Detida por tropas israelenses na ação militar, Lee relatou à BBC Brasil ter visto “muito sangue” e que começou “a passar mal” quando subiu ao convés do barco em que viajava.
Ela disse ainda que os atiradores de elite do Exército de Israel entraram no principal navio da frota, o Mavi Marmara, “atirando para matar”.
“Era muito sangue, eu comecei a passar mal, tive ânsia de vômito e até desisti de procurá-lo.” Iara disse à BBC Brasil que não testemunhou as mortes, mas que ‘”outras pessoas que estavam no barco contaram ter visto soldados atirando corpos no mar”.
Desaparecidos
Em sua chegada ao aeroporto de Istambul procedente de Israel, o presidente da ONG islâmica turca IHH (Fundação de Assistência Humanitária), uma das principais organizadoras da flotilha de ajuda a Gaza, afirmou que há mais mortos do que os anunciados.
“Devolveram-nos nove corpos, as famílias vão identificá-los. Mas a lista de mártires é mais extensa”, disse Bulent Yildirim.
“Há pessoas desaparecidas: nossos médicos entregaram a eles 38 feridos. Em troca, nos disseram que há apenas 21 feridos”, denunciou.
Americano entre os mortos
Um comunicado do gabinete do primeiro-ministro turco, Recep Tayyip Erdogan, confirmou a identidade das vítimas nesta quinta-feira.

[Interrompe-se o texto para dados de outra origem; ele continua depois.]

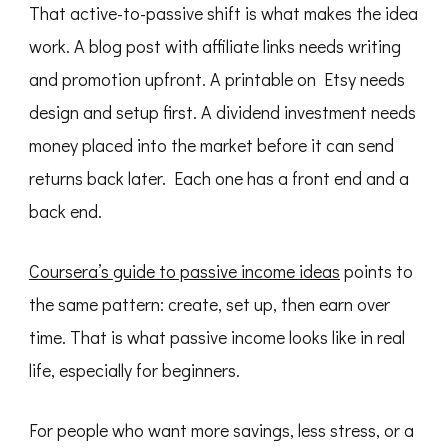
That active-to-passive shift is what makes the idea
work. A blog post with affiliate links needs writing
and promotion upfront. A printable on Etsy needs
design and setup first. A dividend investment needs
money placed into the market before it can send
returns back later. Each one has a front end and a
back end.
Coursera’s guide to passive income ideas
points to
the same pattern: create, set up, then earn over
time. That is what passive income looks like in real
life, especially for beginners.
For people who want more savings, less stress, or a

Todos eram homens entre 19 e 61 anos, e o mais jovem era de nacionalidade americana.
O jornal israelense “Haaretz” também confirma a informação de que os mortos eram oito turcos e um americano, ao contrário do que se divulgou inicialmente, quando acreditava-se que todas os corpos levados à Turquia eram de cidadãos turcos.
Os corpos foram entregues às famílias, após os exames forenses em Istambul.Especialistas citados pela agência de notícias turca Anatólia disseram que todos foram mortos a tiros e que um deles recebeu um disparo a queima-roupa.
As circunstâncias exatas das mortes poderão ser estabelecidas apenas após estudos que levarão um mês.